21 Eylül 2012 Cuma

KDÇ Karabükspor 1-0 MP Antalyaspor l Karabük Cephesi

Sezona kötü başlayan ve ilk dört hafta boyunca galibiyeti bulunmayan Karabükspor, son anlarına "Skibbe istifa" sesleriyle girdiği maçı uzatma dakikalarında kazanarak ilk derin nefesini de almış oldu. Belki yine sahada oynanan oyun ilerisi için ışık saçan türden değildi ama, bu tip üç puanların önemi hepimiz tarafından iyi bilinmektedir. Karabükspor gibi geçiş dönemindeki bir takım için ise, iki kat önem içermektedir. Takıma zaman kazandıran, güven getiren bir galibiyet ile beşinci hafta kapandı.

Skibbe kafasındakileri henüz Karadeniz semalarındaki takımına yerleştiremedi. Bazen yanlış şeyler deniyor, bazen doğru ama hep bir deneme halinde. Bunun nedeni de; geçtiğimiz sezon oynanan oyunu oynatmak istememesi ve henüz bu anlamda olumlu bir şey görememiş olsak bile, yakından tanıdığımız bir hoca olması nedeniyle "pas oyununu" tercih ettiğini Galatasaray ve Eskişehirspor döneminden biliyoruz. Bülent Korkmaz döneminde "uzun top" oyununa alışan Karabükspor için de, bu değişim haliyle sancılı geçiyor. Takım Mehmet Yıldız tarzında bir forveti oyun içerisinde arıyor, top ile sadece bu düşünülüyor. Mehmet Yıldız- Ahmet İlhan ikilisi buluştuktan sonra ortaya konan oyun da, bu dediğimizi destekleyen argüman olarak önümüzde duruyor. Hem de Mehmet Yıldız, takımda bir çok isim gibi çok formsuz olmasına rağmen...
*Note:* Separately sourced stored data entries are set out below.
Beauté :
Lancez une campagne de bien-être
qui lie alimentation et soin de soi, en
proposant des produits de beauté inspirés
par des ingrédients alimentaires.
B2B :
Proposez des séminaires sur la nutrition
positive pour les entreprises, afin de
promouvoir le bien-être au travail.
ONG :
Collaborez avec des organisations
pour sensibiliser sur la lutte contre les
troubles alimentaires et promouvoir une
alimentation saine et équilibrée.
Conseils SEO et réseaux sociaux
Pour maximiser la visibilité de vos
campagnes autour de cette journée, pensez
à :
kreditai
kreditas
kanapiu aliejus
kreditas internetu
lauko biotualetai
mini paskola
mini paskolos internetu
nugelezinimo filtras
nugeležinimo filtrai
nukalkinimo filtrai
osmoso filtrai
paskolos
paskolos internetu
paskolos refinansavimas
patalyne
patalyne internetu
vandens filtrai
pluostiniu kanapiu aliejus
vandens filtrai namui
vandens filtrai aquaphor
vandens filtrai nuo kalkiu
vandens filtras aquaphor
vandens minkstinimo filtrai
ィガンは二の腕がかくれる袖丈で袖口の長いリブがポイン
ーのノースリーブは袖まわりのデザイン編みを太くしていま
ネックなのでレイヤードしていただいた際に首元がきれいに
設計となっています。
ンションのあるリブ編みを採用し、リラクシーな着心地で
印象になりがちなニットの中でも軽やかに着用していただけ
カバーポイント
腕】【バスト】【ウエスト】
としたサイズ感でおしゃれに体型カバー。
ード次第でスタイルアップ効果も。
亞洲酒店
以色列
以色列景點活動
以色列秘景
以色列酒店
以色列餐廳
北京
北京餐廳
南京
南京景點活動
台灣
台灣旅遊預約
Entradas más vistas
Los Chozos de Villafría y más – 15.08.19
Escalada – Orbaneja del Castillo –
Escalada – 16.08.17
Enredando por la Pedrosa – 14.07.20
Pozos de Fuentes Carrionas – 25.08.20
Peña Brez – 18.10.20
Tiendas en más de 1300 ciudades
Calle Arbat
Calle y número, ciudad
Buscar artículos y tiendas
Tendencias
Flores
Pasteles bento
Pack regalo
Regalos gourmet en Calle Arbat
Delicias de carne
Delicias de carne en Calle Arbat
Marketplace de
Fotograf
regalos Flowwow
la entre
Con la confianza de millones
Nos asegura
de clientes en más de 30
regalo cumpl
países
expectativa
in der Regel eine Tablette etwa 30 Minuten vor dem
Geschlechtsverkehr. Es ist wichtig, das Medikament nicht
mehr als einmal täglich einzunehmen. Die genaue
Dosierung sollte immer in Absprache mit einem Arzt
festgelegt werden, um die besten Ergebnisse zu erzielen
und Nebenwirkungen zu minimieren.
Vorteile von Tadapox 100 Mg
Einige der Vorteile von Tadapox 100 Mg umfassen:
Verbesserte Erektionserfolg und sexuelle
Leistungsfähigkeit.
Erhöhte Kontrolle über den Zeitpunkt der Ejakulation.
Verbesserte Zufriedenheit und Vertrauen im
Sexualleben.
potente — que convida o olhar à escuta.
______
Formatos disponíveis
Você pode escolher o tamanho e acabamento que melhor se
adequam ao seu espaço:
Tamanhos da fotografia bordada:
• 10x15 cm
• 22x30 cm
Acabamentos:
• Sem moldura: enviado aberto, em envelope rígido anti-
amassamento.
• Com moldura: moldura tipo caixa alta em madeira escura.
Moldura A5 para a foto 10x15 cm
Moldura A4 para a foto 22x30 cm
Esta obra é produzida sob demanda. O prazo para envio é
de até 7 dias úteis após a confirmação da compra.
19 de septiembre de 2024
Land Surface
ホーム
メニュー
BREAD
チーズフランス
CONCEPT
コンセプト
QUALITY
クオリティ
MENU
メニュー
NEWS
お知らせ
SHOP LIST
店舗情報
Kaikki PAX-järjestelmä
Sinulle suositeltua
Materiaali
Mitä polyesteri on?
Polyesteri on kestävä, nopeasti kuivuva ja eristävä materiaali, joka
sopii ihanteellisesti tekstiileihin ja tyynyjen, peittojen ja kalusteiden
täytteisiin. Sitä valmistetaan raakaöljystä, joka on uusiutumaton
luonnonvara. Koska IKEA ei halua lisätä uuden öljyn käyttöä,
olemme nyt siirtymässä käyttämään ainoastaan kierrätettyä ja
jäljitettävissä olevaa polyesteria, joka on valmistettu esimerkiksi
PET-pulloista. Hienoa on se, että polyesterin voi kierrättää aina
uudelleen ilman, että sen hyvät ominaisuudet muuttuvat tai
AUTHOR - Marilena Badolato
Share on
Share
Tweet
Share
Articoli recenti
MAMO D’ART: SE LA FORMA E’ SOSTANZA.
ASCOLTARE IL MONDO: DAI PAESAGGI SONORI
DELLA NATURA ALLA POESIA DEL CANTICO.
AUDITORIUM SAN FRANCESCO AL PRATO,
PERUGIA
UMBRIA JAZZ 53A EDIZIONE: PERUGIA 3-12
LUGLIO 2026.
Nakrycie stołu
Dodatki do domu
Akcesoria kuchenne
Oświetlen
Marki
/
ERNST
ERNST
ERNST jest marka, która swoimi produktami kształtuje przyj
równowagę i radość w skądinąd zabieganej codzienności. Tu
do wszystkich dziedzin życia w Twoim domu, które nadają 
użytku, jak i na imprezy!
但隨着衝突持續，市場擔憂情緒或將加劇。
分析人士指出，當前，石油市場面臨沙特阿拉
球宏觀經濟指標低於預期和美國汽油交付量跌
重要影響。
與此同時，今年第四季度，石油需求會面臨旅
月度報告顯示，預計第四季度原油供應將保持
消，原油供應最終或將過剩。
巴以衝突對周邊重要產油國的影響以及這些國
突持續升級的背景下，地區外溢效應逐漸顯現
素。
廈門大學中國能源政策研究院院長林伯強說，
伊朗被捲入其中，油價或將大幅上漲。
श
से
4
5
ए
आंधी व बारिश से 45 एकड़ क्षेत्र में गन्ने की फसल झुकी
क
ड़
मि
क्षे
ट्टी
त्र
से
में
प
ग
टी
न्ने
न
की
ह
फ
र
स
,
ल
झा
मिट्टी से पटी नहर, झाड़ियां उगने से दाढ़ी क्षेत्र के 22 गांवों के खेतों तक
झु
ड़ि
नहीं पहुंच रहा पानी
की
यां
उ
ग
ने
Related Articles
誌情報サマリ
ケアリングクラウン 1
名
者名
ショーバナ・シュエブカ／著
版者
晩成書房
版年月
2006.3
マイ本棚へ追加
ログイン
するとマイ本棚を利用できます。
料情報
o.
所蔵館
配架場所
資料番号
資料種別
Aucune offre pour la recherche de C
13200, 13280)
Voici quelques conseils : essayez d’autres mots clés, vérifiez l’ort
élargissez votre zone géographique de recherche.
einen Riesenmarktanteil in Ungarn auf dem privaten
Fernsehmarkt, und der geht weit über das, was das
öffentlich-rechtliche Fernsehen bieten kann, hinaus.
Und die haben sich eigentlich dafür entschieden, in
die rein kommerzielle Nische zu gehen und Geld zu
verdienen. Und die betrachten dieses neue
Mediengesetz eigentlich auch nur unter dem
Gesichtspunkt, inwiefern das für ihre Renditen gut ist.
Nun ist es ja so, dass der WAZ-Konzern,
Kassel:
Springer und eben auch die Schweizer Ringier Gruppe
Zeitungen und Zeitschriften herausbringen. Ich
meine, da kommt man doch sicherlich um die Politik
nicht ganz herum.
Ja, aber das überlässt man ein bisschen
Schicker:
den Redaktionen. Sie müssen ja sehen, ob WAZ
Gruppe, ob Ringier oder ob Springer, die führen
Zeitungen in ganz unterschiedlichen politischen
Karabükspor'un denemelerinden bahsederken, sahaya çıkan 11'deki isimlere bakmak bile yeterli aslında. Örneğin; ilk hafta ile ikinci hafta arasındaki oyuncu sayısı farkı 4, ikinci hafta ile üçüncü hafta arasındaki oyuncu sayısı farkı yine 4, üçüncü hafta ile geçtiğimiz hafta arasındaki oyuncu farkı ise tam olarak 8 ve geçtiğimiz hafta ile bu hafta arasındaki oyuncu sayısı farkı da 3. Bu hafta ile ilk hafta arasındaki farka bakacak olursak da, 6 oyuncunun değişmiş olduğunu görüyoruz. Oldukça fazla, hep bir arama çabası.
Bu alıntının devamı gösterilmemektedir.